━━━━━ DATA SHOWN ━━━━━

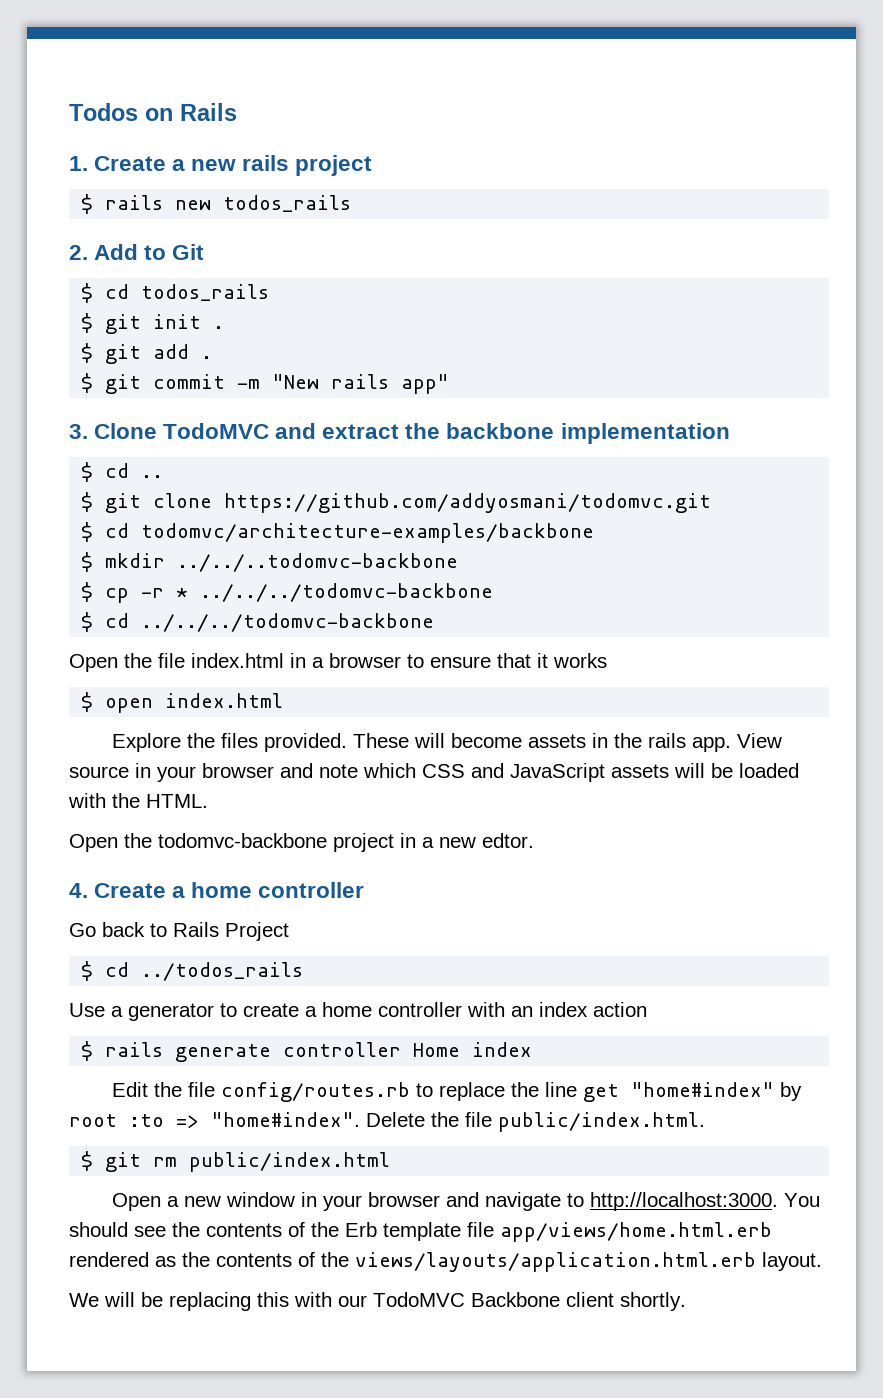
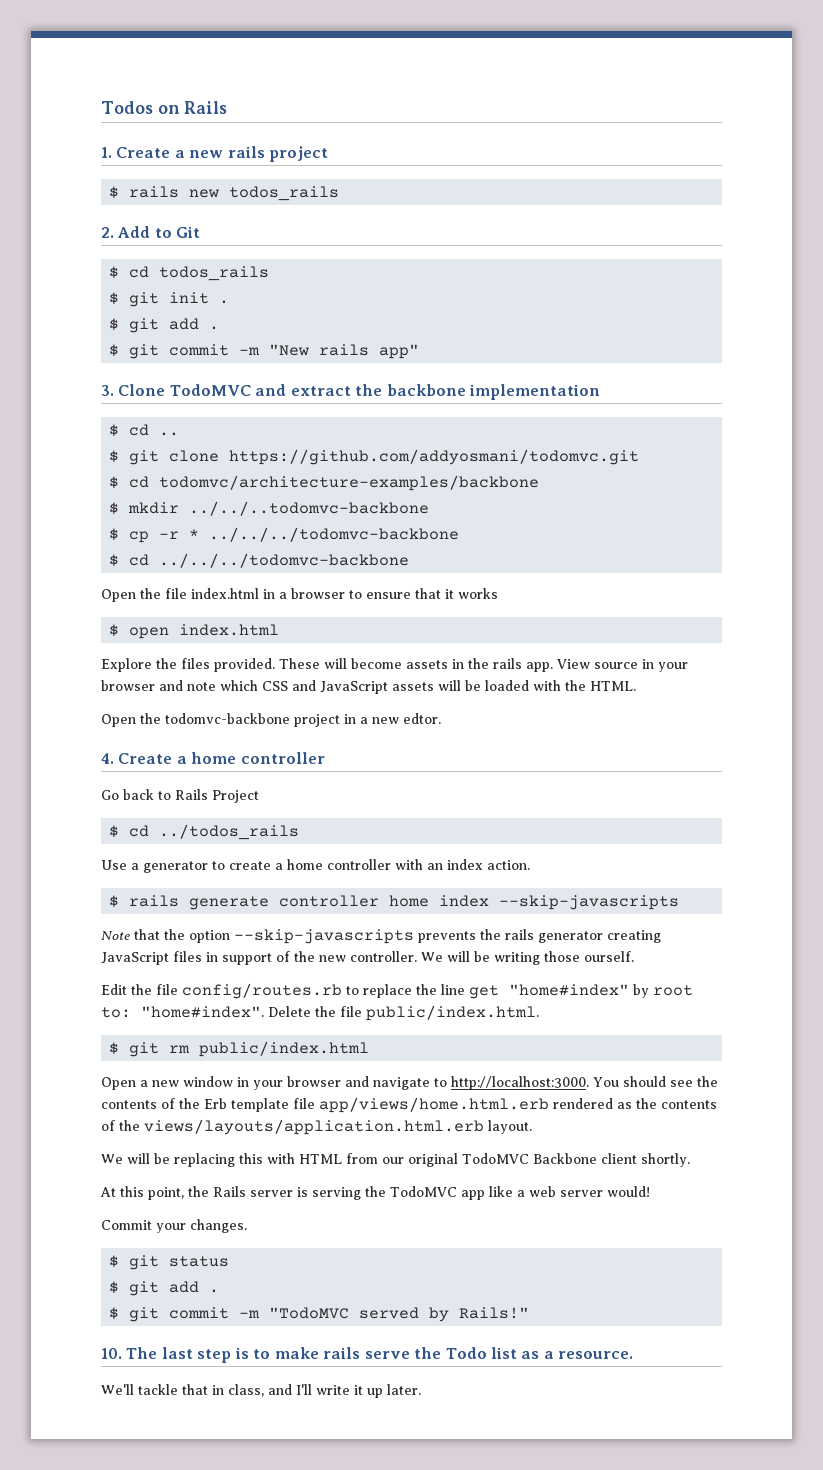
[593,1002,647,1017] action -> [487,860,530,870] action.
[413,1042,533,1057] Home index -> [389,895,680,910] [101,929,661,944] [101,951,634,965] home index --skip-javascripts // Note that the option --skip-javascripts prevents the rails generator creating JavaScript files in support of the new controller. We will be writing those ourself.
[129,1114,199,1128] :to => -> [101,1007,131,1018] to:
[338,1295,367,1307] our -> [299,1153,458,1167] HTML from our original
(686, 1301) none -> [100,1186,650,1200] [101,1219,247,1233] [109,1255,230,1270] [109,1281,220,1296] [109,1307,530,1322] [101,1347,634,1363] [101,1384,421,1398] // At this point, the Rails server is serving the TodoMVC app like a web server would! // Commit your changes. // $ git status // $ git add . // $ git commit -m "TodoMVC served by Rails!" // 10. The last step is to make rails serve the Todo list as a resource. // We'll tackle that in class, and I'll write it up later.

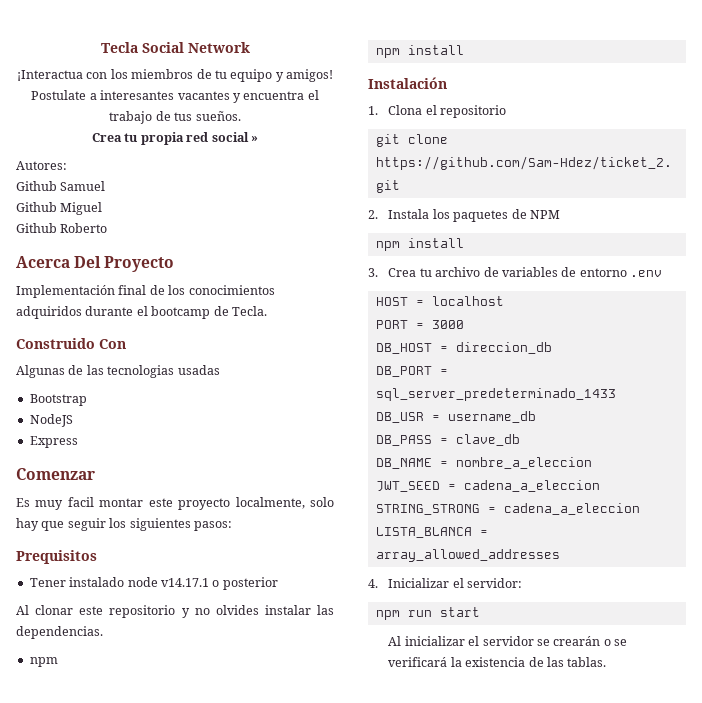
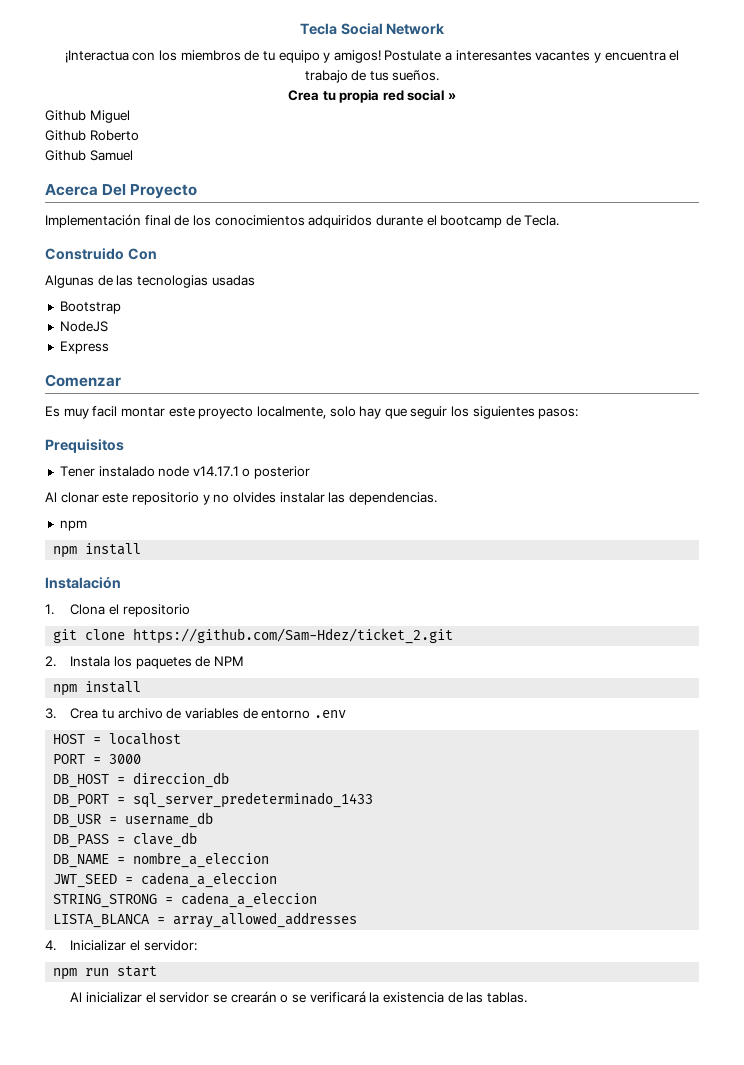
[16,161,67,170] [16,181,106,191] // Autores: // Github Samuel -> (457, 96) none
(108, 228) none -> [45,150,133,161] // Github Samuel

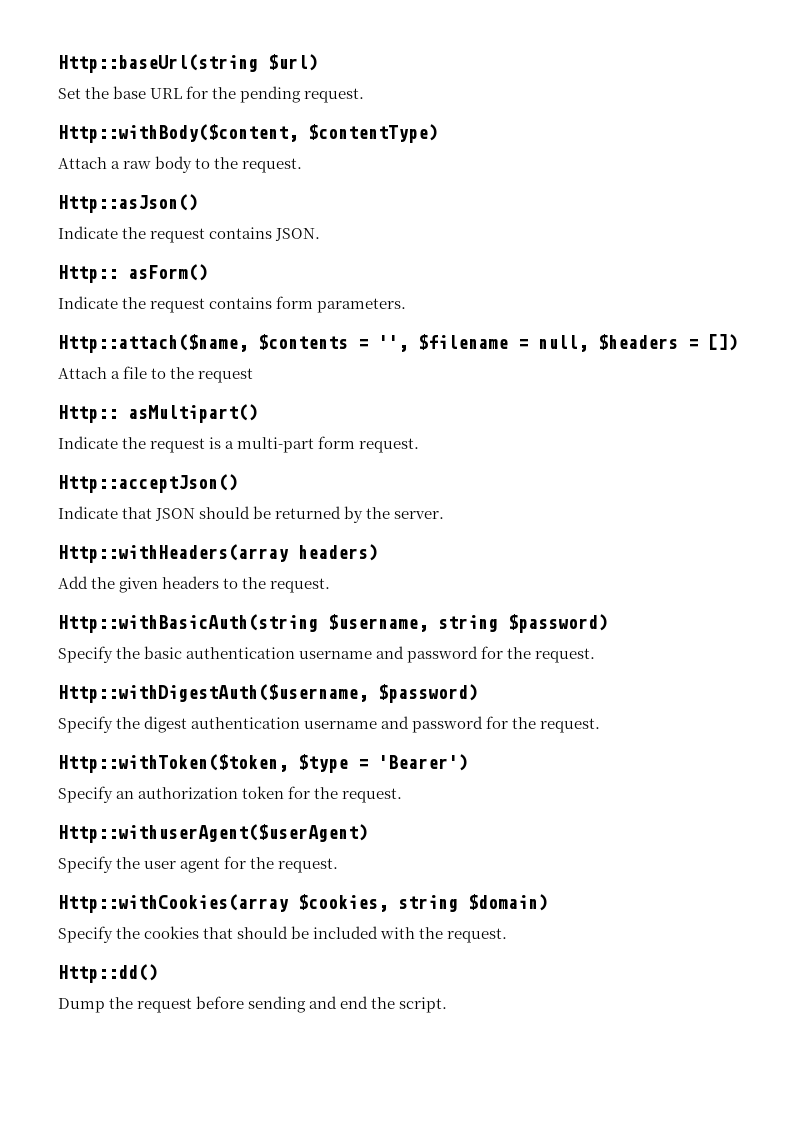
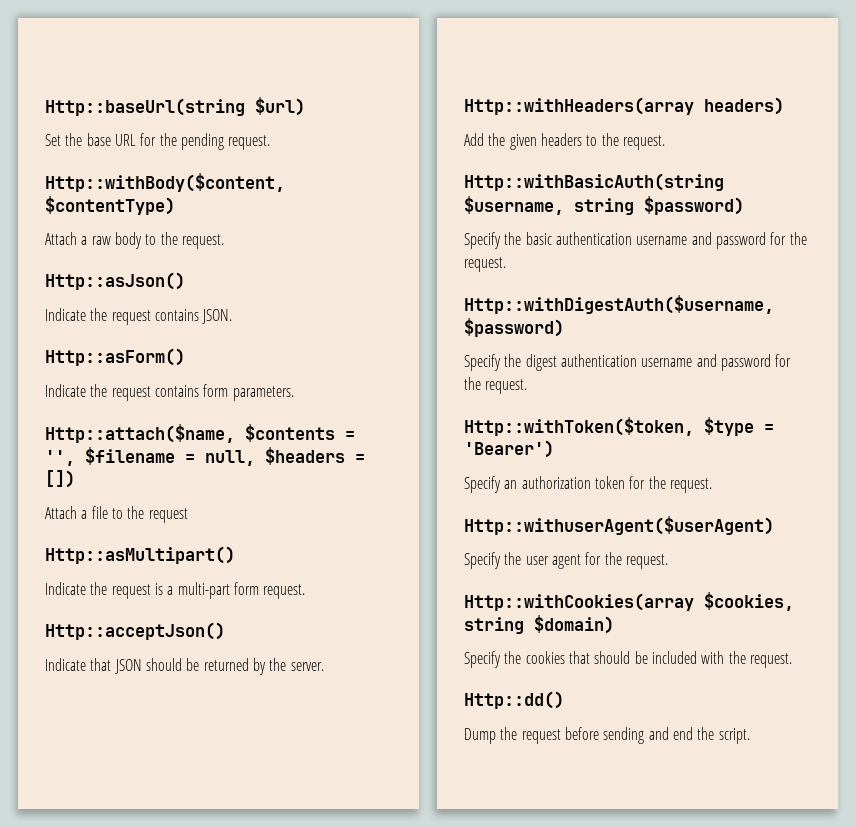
[58,264,208,283] Http:: asForm() -> [45,348,185,366] Http::asForm()
[58,404,258,423] Http:: asMultipart() -> [45,546,235,564] Http::asMultipart()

━━━━━

__YOUR INSTRUCTIONS__
Your response must consist of the lines from the beginning of the data through the line containing "[338,1295,367,1307] our ->", transcribed exactly, with no pictures.

__EXERCISE OUTPUT__
[593,1002,647,1017] action -> [487,860,530,870] action.
[413,1042,533,1057] Home index -> [389,895,680,910] [101,929,661,944] [101,951,634,965] home index --skip-javascripts // Note that the option --skip-javascripts prevents the rails generator creating JavaScript files in support of the new controller. We will be writing those ourself.
[129,1114,199,1128] :to => -> [101,1007,131,1018] to:
[338,1295,367,1307] our -> [299,1153,458,1167] HTML from our original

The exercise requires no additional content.